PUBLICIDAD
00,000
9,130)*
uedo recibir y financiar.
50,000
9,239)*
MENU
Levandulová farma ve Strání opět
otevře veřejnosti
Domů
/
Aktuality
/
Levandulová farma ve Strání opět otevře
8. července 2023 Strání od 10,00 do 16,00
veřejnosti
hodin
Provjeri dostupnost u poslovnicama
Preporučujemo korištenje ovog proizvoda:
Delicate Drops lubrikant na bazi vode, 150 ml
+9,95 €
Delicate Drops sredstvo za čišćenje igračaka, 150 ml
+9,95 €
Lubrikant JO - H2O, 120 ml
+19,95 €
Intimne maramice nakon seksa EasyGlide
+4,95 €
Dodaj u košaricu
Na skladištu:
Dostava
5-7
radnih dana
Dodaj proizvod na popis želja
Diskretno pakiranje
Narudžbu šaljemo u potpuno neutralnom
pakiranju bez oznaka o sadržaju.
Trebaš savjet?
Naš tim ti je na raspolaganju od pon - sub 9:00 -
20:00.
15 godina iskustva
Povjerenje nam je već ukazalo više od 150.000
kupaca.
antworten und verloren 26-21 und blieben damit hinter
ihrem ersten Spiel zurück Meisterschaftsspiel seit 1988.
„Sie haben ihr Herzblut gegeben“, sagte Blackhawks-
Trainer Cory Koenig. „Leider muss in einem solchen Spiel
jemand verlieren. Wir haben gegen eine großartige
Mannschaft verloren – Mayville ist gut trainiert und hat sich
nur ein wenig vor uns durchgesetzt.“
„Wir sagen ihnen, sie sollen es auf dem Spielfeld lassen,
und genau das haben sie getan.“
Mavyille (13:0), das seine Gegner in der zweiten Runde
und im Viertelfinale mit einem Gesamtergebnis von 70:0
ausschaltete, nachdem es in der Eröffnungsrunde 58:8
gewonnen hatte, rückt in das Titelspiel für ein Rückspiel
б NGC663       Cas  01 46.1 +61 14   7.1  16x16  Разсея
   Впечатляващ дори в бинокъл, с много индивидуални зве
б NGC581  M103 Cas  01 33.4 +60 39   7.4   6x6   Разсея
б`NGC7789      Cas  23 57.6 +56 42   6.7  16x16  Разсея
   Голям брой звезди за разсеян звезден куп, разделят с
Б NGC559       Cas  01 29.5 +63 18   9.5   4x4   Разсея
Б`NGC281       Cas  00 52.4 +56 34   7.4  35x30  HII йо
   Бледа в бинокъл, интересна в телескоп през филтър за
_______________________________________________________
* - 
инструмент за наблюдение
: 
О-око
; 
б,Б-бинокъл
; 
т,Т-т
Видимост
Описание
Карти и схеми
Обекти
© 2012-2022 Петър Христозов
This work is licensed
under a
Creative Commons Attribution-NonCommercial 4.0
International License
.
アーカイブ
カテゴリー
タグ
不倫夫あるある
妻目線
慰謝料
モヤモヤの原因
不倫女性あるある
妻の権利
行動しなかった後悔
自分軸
◆ ◆ ◆ ◆
### [TASK PROMPT]
Only lines holding the word "Drops" are wanted; copy each one from the listing.

### [ANSWER FOR THIS EXERCISE]
Delicate Drops lubrikant na bazi vode, 150 ml
Delicate Drops sredstvo za čišćenje igračaka, 150 ml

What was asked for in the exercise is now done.